Fabric for Fine-Tuning with LoRA
Fabric works naturally with PEFT libraries like HuggingFace’s peft for LoRA fine-tuning. The setup pattern is the same — wrap the peft model and optimizer with fabric.setup() — and Fabric correctly handles the frozen base model parameters (they do not receive gradient updates and are not included in the optimizer state), while the LoRA adapter weights are trained normally.
from lightning.fabric import Fabric
from transformers import AutoModelForCausalLM
from peft import LoraConfig, get_peft_model
import torch
fabric = Fabric(accelerator="cuda", devices=2, strategy="ddp",
precision="bf16-mixed")
fabric.launch()
# Load base model and wrap with LoRA
base_model = AutoModelForCausalLM.from_pretrained("meta-llama/Llama-3.2-3B")
lora_config = LoraConfig(r=16, lora_alpha=32, target_modules=["q_proj","v_proj"],
lora_dropout=0.05, bias="none", task_type="CAUSAL_LM")
model = get_peft_model(base_model, lora_config)
model.print_trainable_parameters()
# trainable params: 3,538,944 || all params: 3,216,253,952 || trainable%: 0.11%
# Only trainable params go to optimizer
optimizer = torch.optim.AdamW(
filter(lambda p: p.requires_grad, model.parameters()), lr=2e-4
)
model, optimizer = fabric.setup(model, optimizer)
train_loader = fabric.setup_dataloaders(train_loader)
for batch in train_loader:
input_ids = batch["input_ids"]
labels = batch["labels"]
outputs = model(input_ids=input_ids, labels=labels)
fabric.backward(outputs.loss)
optimizer.step()
optimizer.zero_grad()
The combination of Fabric and LoRA is particularly useful for fine-tuning runs that need to scale across multiple GPUs without the overhead of a full Lightning training setup. You get multi-GPU gradient synchronisation, mixed precision, and distributed-safe checkpointing for the adapter weights with minimal boilerplate, while the frozen base model weights are handled transparently.

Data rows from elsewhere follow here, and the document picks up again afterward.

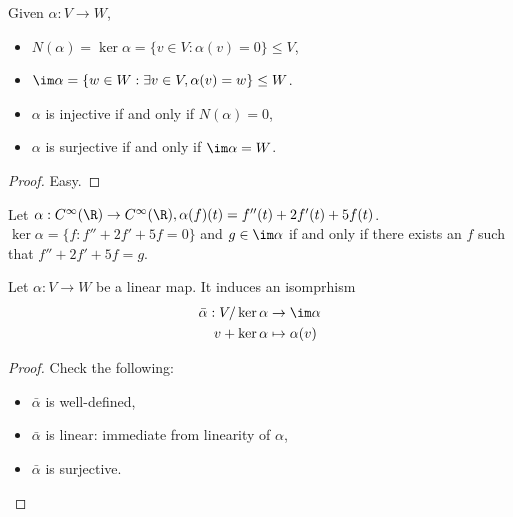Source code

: \documentclass[a4paper]{article}
\theoremstyle{definition}
\begin{document}
\begin{definition}
  Given \(\alpha: V\to W\),
  \begin{itemize}
  \item \(N(\alpha) = \ker \alpha = \{v\in V: \alpha(v) = 0\} \leq V\),
  \item \(\im \alpha = \{w\in W: \exists v\in V, \alpha(v) = w \} \leq W\).
  \end{itemize}
\end{definition}

\begin{proposition}\leavevmode
  \begin{itemize}
  \item \(\alpha\) is injective if and only if \(N(\alpha) = 0\),
  \item \(\alpha\) is surjective if and only if \(\im \alpha = W\).
  \end{itemize}
\end{proposition}

\begin{proof}
  Easy.
\end{proof}

\begin{eg}
  Let \(\alpha: C^\infty(\R) \to C^\infty(\R), \alpha(f)(t) = f''(t)+2f'(t)+5f(t)\). \(\ker \alpha = \{f:f''+2f'+5f=0\}\) and \(g\in \im \alpha\) if and only if there exists an \(f\) such that \(f''+2f'+5f=g\).
\end{eg}

\begin{theorem}
  Let \(\alpha: V\to W\) be a linear map. It induces an isomprhism
  \begin{align*}
    \bar \alpha: V/\ker \alpha &\to \im \alpha \\
    v + \ker \alpha &\mapsto \alpha(v)
  \end{align*}
\end{theorem}

\begin{proof}
  Check the following:
  \begin{itemize}
  \item \(\bar \alpha\) is well-defined,
  \item \(\bar \alpha\) is linear: immediate from linearity of \(\alpha\),
  \item \(\bar \alpha\) is surjective.
  \end{itemize}
\end{proof}
\end{document}

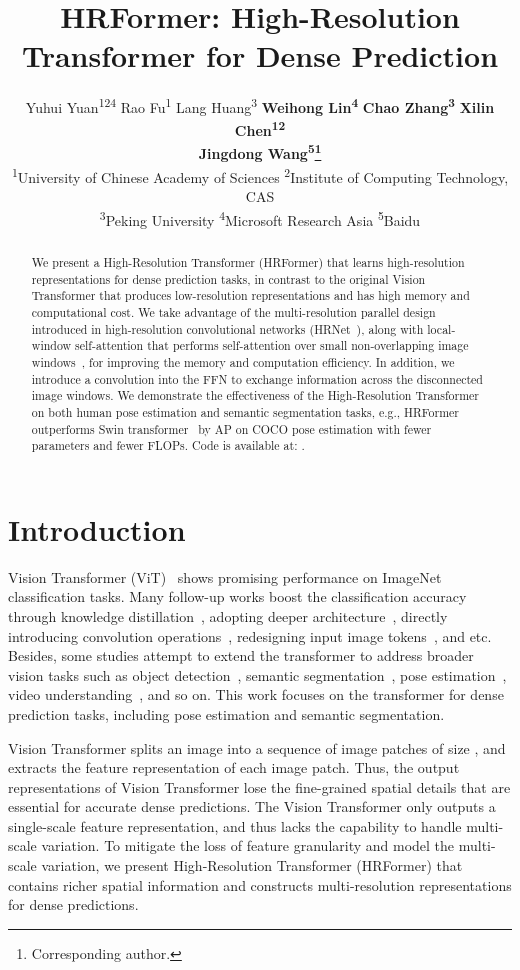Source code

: \documentclass{article}
\title{HRFormer: High-Resolution Transformer for Dense Prediction}
\author{
Yuhui Yuan\textsuperscript{124}
\enskip \enskip 
Rao Fu\textsuperscript{1}
\enskip \enskip
Lang Huang\textsuperscript{3}
\enskip \enskip 
\textbf{Weihong Lin\textsuperscript{4}}
\enskip \enskip 
\textbf{Chao Zhang\textsuperscript{3}}
\enskip \enskip 
\textbf{Xilin Chen\textsuperscript{12}}
\enskip \enskip \\
\textbf{Jingdong Wang\textsuperscript{5}\thanks{Corresponding author.}}
\\
\textsuperscript{1}University of Chinese Academy of Sciences
\enskip\enskip\enskip
\textsuperscript{2}Institute of Computing Technology, CAS \\
\enskip\enskip\enskip
\textsuperscript{3}Peking University
\enskip\enskip\enskip
\textsuperscript{4}Microsoft Research Asia
\enskip\enskip\enskip
\textsuperscript{5}Baidu
}
\begin{document}
\maketitle

\begin{abstract}
  We present a High-Resolution Transformer (HRFormer) that learns high-resolution representations for dense prediction tasks,
  in contrast to the original
  Vision Transformer that produces low-resolution representations and has high memory and computational cost.
  We take advantage of the multi-resolution parallel design introduced in high-resolution convolutional networks (HRNet~\cite{WangSCJDZLMTWLX19}), along with local-window self-attention that performs self-attention over small non-overlapping image windows~\cite{huang2019interlaced}, for improving the memory and computation efficiency.
  In addition, we introduce a convolution into the FFN to exchange information across the disconnected image windows.
  We demonstrate the effectiveness of the High-Resolution Transformer on both human pose estimation and semantic segmentation tasks,
  e.g., HRFormer outperforms Swin transformer~\cite{liu2021swin} by  AP on COCO pose estimation with  fewer parameters and  fewer FLOPs.
  Code is available at: {\footnotesize{}}.
\end{abstract}


\section{Introduction}
Vision Transformer (ViT)~\cite{dosovitskiy2020image} shows promising performance on ImageNet classification tasks.
Many follow-up works boost the classification accuracy through knowledge distillation~\cite{touvron2020deit}, adopting deeper architecture~\cite{touvron2021going}, directly introducing convolution operations~\cite{graham2021levit,wu2021cvt}, redesigning input image tokens~\cite{yuan2021tokens}, and etc.
Besides, some studies attempt to extend the transformer to address
broader vision tasks such as object detection~\cite{carion2020end}, semantic segmentation~\cite{SETR,Ranftl2021}, pose estimation~\cite{yang2020transpose,li2021pose}, video understanding~\cite{zhang2021multiscale,bertasius2021spacetime,neimark2021video}, and so on. This work focuses on the transformer for dense prediction tasks, including pose estimation and semantic segmentation.


Vision Transformer splits an image into a sequence of image patches of size , and extracts the feature representation of each image patch. Thus, the output representations of Vision Transformer lose the fine-grained spatial details that are essential for accurate dense predictions.
The Vision Transformer only outputs a single-scale feature representation,
and thus lacks the capability to
handle multi-scale variation.
To mitigate the loss of feature granularity and model the multi-scale variation,
we present High-Resolution Transformer (HRFormer) that contains
richer spatial information and constructs multi-resolution representations
for dense predictions.
\end{document}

Installation and Version Notes
Fabric is included in the lightning package, which replaced the older split between pytorch-lightning and lightning-fabric. Install with pip install lightning and import from lightning.fabric. The minimum PyTorch version for current Fabric releases is 2.0, which is required for FSDP v2 support and the torch.compile integration. If you are on an older codebase still using PyTorch 1.x, the lightning-fabric package pinned to an older version supports back to PyTorch 1.11, but you will lose FSDP strategy support. For most active projects, upgrading to PyTorch 2.x before adopting Fabric is the right move — the two upgrades together give you Fabric’s distributed abstraction layer plus torch.compile for compiled training, which are complementary performance improvements that work well together and are both straightforward to enable once you are on the current Fabric API. For teams already using full PyTorch Lightning who want to extract just the distributed training layer for a specific project, Fabric exposes exactly that subset — it is the same infrastructure that the Lightning Trainer uses internally, now available as a standalone tool without the Trainer coupling. The end result is a training codebase that scales from a laptop to a multi-node GPU cluster with a one-line change and zero additional boilerplate.